L’enfer, c’est les autres
Ce moment où tout bascule, coincé, pris entre deux. À l’intérieur du restaurant, la musique diffusée par les enceintes semble justifier la comédie exagérée que jouent les deux serveurs, l’un s’agitant derrière le bar et l’autre en salle. Ils plaisantent ensemble sans qu’on parvienne à comprendre leurs sous-entendus, références à des films ou des musiques qu’ils partagent mais dont les convives sont exclus. Ils donnent l’impression d’avoir partagé une soirée en boite de nuit et d’enchaîner directement avec leur service au restaurant. Ils font la fête. La musique est assourdissante, mais la cacophonie monte d’un niveau lorsque, fenêtres grandes ouvertes à cause de la chaleur exceptionnelle aujourd’hui, des musiciens de rue ont investi le quai, juste en-dessous des fenêtres du restaurant. Leur spectacle de danse et d’acrobatie, accompagné d’une sélection très variée de musique, vient s’entrechoquer aux sons extérieurs du port, aux voix qui proviennent du quai, comme amplifiées, aux discussions enjouées des clients en train de manger autour de nous, avec la musique du restaurant. Si je devais décrire l’enfer, ce ne sont pas des images qui s’imposent à moi mais des bruits, une accumulation de bruits discordants. L’enfer, c’est la cacophonie.
Dans l’écho du miroir mes histoires miennes
Un mot flotte à l’intérieur d’un autre. La mécanique du réel. Je répète en boucle ces mots de crainte de les oublier. Il y en avait d’autres mais je ne parviens pas à les garder tous en mémoire. Une succession d’endormissements et de réveils. Des séquences de déplacement nocturne. Garder la cicatrice mais effacer son empreinte.
Pétales en plein vol
En déambulant dans les ruelles vallonnées entre Endoume et Malmousque, nous passons devant plusieurs des maisons que nous avons louées depuis une dizaine d’années à Marseille. Chaque maison louée lors de nos séjours a ses spécificités. Nous pourrions établir un parcours entre chacune d’elles en sillonnant à travers ces quartiers paisibles et charmants de Marseille à proximité de la mer. Les souvenirs refont surface sur le chemin. Dans l’une, on garde en mémoire l’impressionnant panorama sur la ville et la mer, dans une autre le calme de l’immense parc boisé privé, dans une autre la lumière si particulière, ou la vue sur les îles et les variations du temps sur la mer qui les entoure, ou la crique privée quelques étages en-dessous, ou l’aménagement des lieux qui donne l’impression d’être comme chez soi. Dans la maison où nous séjournons cette fois, ce que je retiens finalement ce sont les livres. Le propriétaire est un éditeur de livres de voyage. Disséminés dans les différents étages de la maison, dans tous les coins, les livres de sa maison d’édition mais aussi de très nombreux autres, livres photo, romans, dans le plus parfait désordre. Cette maison se transforme en tiers-lieux, nous y travaillons tout autant que nous y logeons. Je découvre ainsi Elle nage, de Marianne Apostolides (La Peuplade), La lune dans le puits, de François Beaune (Verticales) et relis la Correspondance new yorkaise, les absences du photographe, de Raymond Depardon et Alain Bergala (Cahiers du Cinéma).

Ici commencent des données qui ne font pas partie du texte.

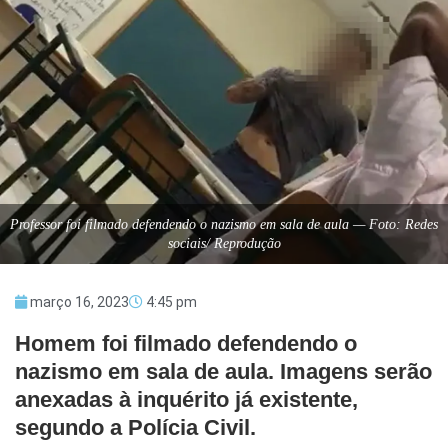
Professor foi filmado defendendo o nazismo em sala de aula — Foto: Redes
sociais/ Reprodução
março 16, 2023
4:45 pm
Homem foi filmado defendendo o
nazismo em sala de aula. Imagens serão
anexadas à inquérito já existente,
segundo a Polícia Civil.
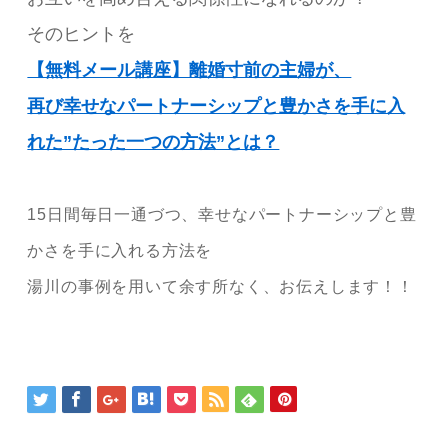
そのヒントを
【無料メール講座】離婚寸前の主婦が、
再び幸せなパートナーシップと豊かさを手に入
れた”たった一つの方法”とは？
15日間毎日一通づつ、幸せなパートナーシップと豊
かさを手に入れる方法を
湯川の事例を用いて余す所なく、お伝えします！！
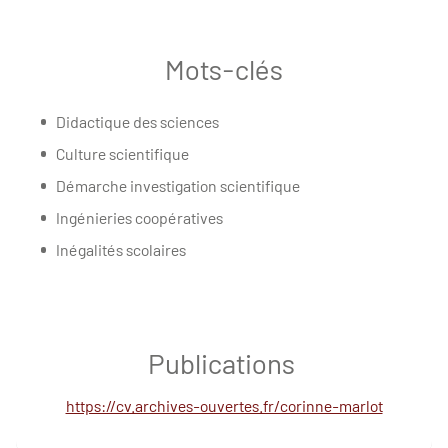
Mots-clés
Didactique des sciences
Culture scientifique
Démarche investigation scientifique
Ingénieries coopératives
Inégalités scolaires
Publications
https://cv.archives-ouvertes.fr/corinne-marlot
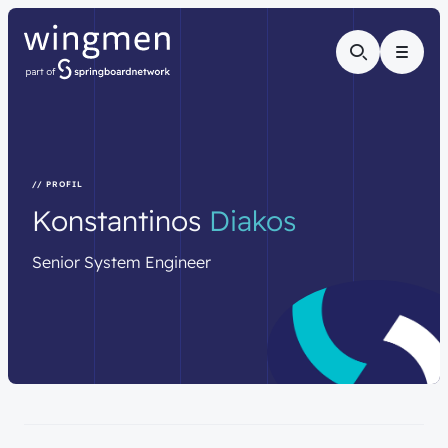
Menu
// PROFIL
Konstantinos
Diakos
Senior
System
Engineer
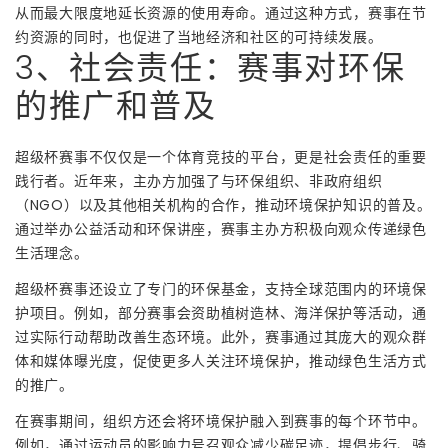
从而最大限度地延长资源的使用寿命。通过这种方式，赛事在节
约资源的同时，也促进了当地经济和社区的可持续发展。
3、社会责任：赛事对环保
的推广和普及
超级杯赛事不仅仅是一个体育竞技的平台，更是社会责任的重要
践行者。近年来，主办方加强了与环保组织、非政府组织
（NGO）以及其他相关机构的合作，推动环境保护知识的普及。
通过举办公益活动和环保讲座，赛事主办方积极向观众传递绿色
生活理念。
超级杯赛事还设立了专门的环保基金，支持全球范围内的环境保
护项目。例如，部分赛事会资助植树造林、海洋保护等活动，通
过实际行动帮助改善生态环境。此外，赛事通过其庞大的观众群
体和媒体曝光度，促使更多人关注环境保护，推动绿色生活方式
的推广。
在赛事期间，组织方还会将环境保护融入到赛事的每个环节中。
例如，通过运动员的影响力号召观众减少碳足迹，提倡步行、骑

Au plus profond de moi-même
La ville en chantier, dans la rue des trous, délimités sur les trottoirs par barrières et rubalises. Il faut se pencher au-dessus pour mesurer leur profondeur, la méticulosité avec laquelle cette fosse a été creusée, le sol évidé, excavé, foré en profondeur, ses parois rectilignes laissant apparaître les différentes strates géologiques du sous-sol. Parfois, il n’y a rien que de la terre ou du sable, quelques vieux papiers gras ou des mégots de cigarette qui trainent au fond, de la poussière qui s’envole et s’éparpille au moindre souffle de vent. On devine souvent des tuyaux de différentes couleurs, des câbles enfouis profondément qui filent sous terre. Sans qu’on sache vraiment ce qui a motivé cette fouille. À l’abandon. Formes d’empreinte creusant le manque.